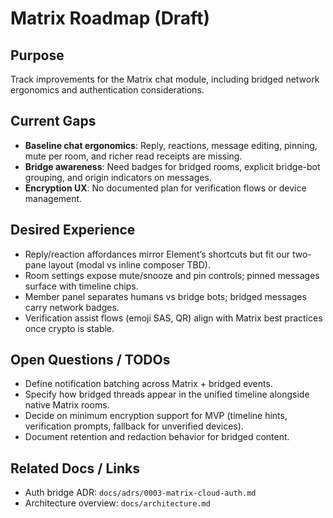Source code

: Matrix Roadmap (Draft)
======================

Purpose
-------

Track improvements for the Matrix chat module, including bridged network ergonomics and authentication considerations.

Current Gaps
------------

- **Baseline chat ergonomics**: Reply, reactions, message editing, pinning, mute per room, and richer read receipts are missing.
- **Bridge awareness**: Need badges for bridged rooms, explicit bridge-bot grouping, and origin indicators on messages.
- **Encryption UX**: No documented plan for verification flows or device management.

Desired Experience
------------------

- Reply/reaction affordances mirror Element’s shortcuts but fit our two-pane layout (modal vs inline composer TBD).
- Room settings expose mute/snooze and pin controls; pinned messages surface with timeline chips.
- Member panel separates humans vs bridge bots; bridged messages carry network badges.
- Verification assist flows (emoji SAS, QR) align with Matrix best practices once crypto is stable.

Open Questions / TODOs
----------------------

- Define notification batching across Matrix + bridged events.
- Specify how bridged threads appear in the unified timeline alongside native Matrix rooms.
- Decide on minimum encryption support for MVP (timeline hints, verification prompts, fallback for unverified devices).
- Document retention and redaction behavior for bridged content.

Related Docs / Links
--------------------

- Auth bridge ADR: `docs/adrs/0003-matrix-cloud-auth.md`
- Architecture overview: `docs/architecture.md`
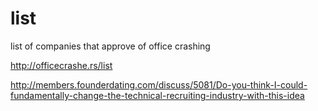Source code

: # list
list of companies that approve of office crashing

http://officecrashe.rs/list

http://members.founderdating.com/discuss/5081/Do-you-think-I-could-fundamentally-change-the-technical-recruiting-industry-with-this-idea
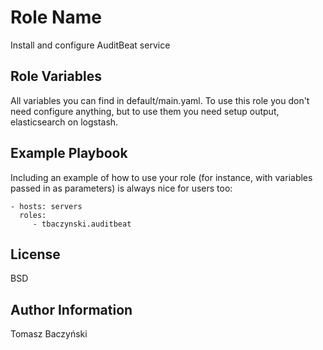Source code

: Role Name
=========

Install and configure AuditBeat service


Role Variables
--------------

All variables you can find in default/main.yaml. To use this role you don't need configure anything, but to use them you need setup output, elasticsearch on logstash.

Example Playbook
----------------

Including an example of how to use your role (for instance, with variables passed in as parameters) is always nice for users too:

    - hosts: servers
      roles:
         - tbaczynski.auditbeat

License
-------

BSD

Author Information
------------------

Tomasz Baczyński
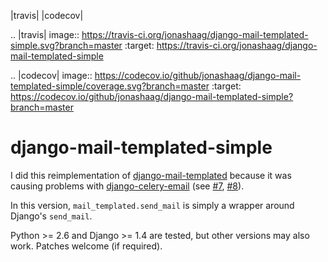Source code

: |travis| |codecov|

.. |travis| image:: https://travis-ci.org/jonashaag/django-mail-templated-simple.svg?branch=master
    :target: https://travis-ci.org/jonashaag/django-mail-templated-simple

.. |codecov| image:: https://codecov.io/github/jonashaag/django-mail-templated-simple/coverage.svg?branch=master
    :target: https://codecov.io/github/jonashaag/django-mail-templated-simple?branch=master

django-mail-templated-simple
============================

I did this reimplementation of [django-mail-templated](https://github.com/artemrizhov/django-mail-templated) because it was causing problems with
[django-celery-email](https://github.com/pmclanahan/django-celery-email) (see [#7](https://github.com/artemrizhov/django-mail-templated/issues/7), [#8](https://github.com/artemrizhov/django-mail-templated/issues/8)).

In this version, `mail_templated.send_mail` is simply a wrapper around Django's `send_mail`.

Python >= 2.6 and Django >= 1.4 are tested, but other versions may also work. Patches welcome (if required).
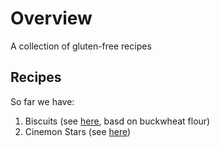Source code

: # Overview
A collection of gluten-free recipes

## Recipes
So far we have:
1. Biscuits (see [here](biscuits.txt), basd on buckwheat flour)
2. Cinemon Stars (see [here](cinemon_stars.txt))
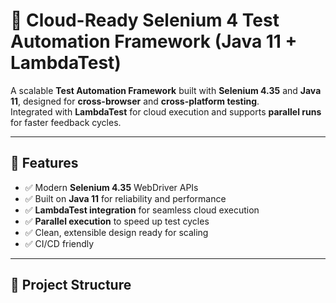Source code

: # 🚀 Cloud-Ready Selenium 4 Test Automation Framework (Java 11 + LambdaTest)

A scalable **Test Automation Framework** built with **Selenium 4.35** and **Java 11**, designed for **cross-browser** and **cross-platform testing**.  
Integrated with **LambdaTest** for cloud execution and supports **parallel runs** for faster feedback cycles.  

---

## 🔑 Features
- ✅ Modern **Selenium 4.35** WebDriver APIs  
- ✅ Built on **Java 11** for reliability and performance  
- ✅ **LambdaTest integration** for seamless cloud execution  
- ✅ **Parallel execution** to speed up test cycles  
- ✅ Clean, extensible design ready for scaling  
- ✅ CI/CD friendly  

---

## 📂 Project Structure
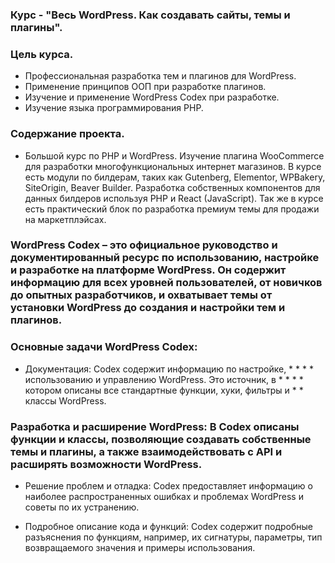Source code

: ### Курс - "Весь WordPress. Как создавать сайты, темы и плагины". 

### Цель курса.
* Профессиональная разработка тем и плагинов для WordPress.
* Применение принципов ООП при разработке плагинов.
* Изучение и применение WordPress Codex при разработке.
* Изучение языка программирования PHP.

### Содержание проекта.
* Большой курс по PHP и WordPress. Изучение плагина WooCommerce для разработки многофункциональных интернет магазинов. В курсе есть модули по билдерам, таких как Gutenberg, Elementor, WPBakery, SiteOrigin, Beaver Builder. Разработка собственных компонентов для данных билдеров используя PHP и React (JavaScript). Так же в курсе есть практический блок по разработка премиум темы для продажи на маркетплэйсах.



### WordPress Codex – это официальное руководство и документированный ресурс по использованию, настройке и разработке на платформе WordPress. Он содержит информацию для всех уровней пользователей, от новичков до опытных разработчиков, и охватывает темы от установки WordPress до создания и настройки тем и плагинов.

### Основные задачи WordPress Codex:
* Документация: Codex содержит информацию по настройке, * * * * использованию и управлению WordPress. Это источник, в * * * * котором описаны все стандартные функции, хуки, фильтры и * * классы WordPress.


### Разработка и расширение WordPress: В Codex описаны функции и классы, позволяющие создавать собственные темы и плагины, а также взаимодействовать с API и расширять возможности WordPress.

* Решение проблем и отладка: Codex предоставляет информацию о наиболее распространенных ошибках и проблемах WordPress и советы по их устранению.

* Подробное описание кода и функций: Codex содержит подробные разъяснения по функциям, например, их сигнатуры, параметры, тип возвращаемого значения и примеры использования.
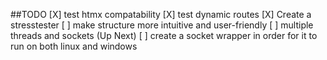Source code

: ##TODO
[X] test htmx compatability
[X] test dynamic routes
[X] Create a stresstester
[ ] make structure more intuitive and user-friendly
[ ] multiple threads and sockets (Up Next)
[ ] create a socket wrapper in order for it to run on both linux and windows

=-=-=

» **Work order**:
Give back each entry verbatim but drop its pictures.

» **Response to this task**:
Source code

: Matrix Roadmap (Draft)
======================

Purpose
-------

Track improvements for the Matrix chat module, including bridged network ergonomics and authentication considerations.

Current Gaps
------------

- **Baseline chat ergonomics**: Reply, reactions, message editing, pinning, mute per room, and richer read receipts are missing.
- **Bridge awareness**: Need badges for bridged rooms, explicit bridge-bot grouping, and origin indicators on messages.
- **Encryption UX**: No documented plan for verification flows or device management.

Desired Experience
------------------

- Reply/reaction affordances mirror Element’s shortcuts but fit our two-pane layout (modal vs inline composer TBD).
- Room settings expose mute/snooze and pin controls; pinned messages surface with timeline chips.
- Member panel separates humans vs bridge bots; bridged messages carry network badges.
- Verification assist flows (emoji SAS, QR) align with Matrix best practices once crypto is stable.

Open Questions / TODOs
----------------------

- Define notification batching across Matrix + bridged events.
- Specify how bridged threads appear in the unified timeline alongside native Matrix rooms.
- Decide on minimum encryption support for MVP (timeline hints, verification prompts, fallback for unverified devices).
- Document retention and redaction behavior for bridged content.

Related Docs / Links
--------------------

- Auth bridge ADR: `docs/adrs/0003-matrix-cloud-auth.md`
- Architecture overview: `docs/architecture.md`
Source code

: # list
list of companies that approve of office crashing

http://officecrashe.rs/list

http://members.founderdating.com/discuss/5081/Do-you-think-I-could-fundamentally-change-the-technical-recruiting-industry-with-this-idea
Source code

: Role Name
=========

Install and configure AuditBeat service


Role Variables
--------------

All variables you can find in default/main.yaml. To use this role you don't need configure anything, but to use them you need setup output, elasticsearch on logstash.

Example Playbook
----------------

Including an example of how to use your role (for instance, with variables passed in as parameters) is always nice for users too:

    - hosts: servers
      roles:
         - tbaczynski.auditbeat

License
-------

BSD

Author Information
------------------

Tomasz Baczyński
Source code

: |travis| |codecov|

.. |travis| image:: https://travis-ci.org/jonashaag/django-mail-templated-simple.svg?branch=master
    :target: https://travis-ci.org/jonashaag/django-mail-templated-simple

.. |codecov| image:: https://codecov.io/github/jonashaag/django-mail-templated-simple/coverage.svg?branch=master
    :target: https://codecov.io/github/jonashaag/django-mail-templated-simple?branch=master

django-mail-templated-simple
============================

I did this reimplementation of [django-mail-templated](https://github.com/artemrizhov/django-mail-templated) because it was causing problems with
[django-celery-email](https://github.com/pmclanahan/django-celery-email) (see [#7](https://github.com/artemrizhov/django-mail-templated/issues/7), [#8](https://github.com/artemrizhov/django-mail-templated/issues/8)).

In this version, `mail_templated.send_mail` is simply a wrapper around Django's `send_mail`.

Python >= 2.6 and Django >= 1.4 are tested, but other versions may also work. Patches welcome (if required).
Source code

: # Overview
A collection of gluten-free recipes

## Recipes
So far we have:
1. Biscuits (see [here](biscuits.txt), basd on buckwheat flour)
2. Cinemon Stars (see [here](cinemon_stars.txt))
Source code

: # 🚀 Cloud-Ready Selenium 4 Test Automation Framework (Java 11 + LambdaTest)

A scalable **Test Automation Framework** built with **Selenium 4.35** and **Java 11**, designed for **cross-browser** and **cross-platform testing**.  
Integrated with **LambdaTest** for cloud execution and supports **parallel runs** for faster feedback cycles.  

---

## 🔑 Features
- ✅ Modern **Selenium 4.35** WebDriver APIs  
- ✅ Built on **Java 11** for reliability and performance  
- ✅ **LambdaTest integration** for seamless cloud execution  
- ✅ **Parallel execution** to speed up test cycles  
- ✅ Clean, extensible design ready for scaling  
- ✅ CI/CD friendly  

---

## 📂 Project Structure
Source code

: ### Курс - "Весь WordPress. Как создавать сайты, темы и плагины". 

### Цель курса.
* Профессиональная разработка тем и плагинов для WordPress.
* Применение принципов ООП при разработке плагинов.
* Изучение и применение WordPress Codex при разработке.
* Изучение языка программирования PHP.

### Содержание проекта.
* Большой курс по PHP и WordPress. Изучение плагина WooCommerce для разработки многофункциональных интернет магазинов. В курсе есть модули по билдерам, таких как Gutenberg, Elementor, WPBakery, SiteOrigin, Beaver Builder. Разработка собственных компонентов для данных билдеров используя PHP и React (JavaScript). Так же в курсе есть практический блок по разработка премиум темы для продажи на маркетплэйсах.



### WordPress Codex – это официальное руководство и документированный ресурс по использованию, настройке и разработке на платформе WordPress. Он содержит информацию для всех уровней пользователей, от новичков до опытных разработчиков, и охватывает темы от установки WordPress до создания и настройки тем и плагинов.

### Основные задачи WordPress Codex:
* Документация: Codex содержит информацию по настройке, * * * * использованию и управлению WordPress. Это источник, в * * * * котором описаны все стандартные функции, хуки, фильтры и * * классы WordPress.


### Разработка и расширение WordPress: В Codex описаны функции и классы, позволяющие создавать собственные темы и плагины, а также взаимодействовать с API и расширять возможности WordPress.

* Решение проблем и отладка: Codex предоставляет информацию о наиболее распространенных ошибках и проблемах WordPress и советы по их устранению.

* Подробное описание кода и функций: Codex содержит подробные разъяснения по функциям, например, их сигнатуры, параметры, тип возвращаемого значения и примеры использования.
Source code

: ##TODO
[X] test htmx compatability
[X] test dynamic routes
[X] Create a stresstester
[ ] make structure more intuitive and user-friendly
[ ] multiple threads and sockets (Up Next)
[ ] create a socket wrapper in order for it to run on both linux and windows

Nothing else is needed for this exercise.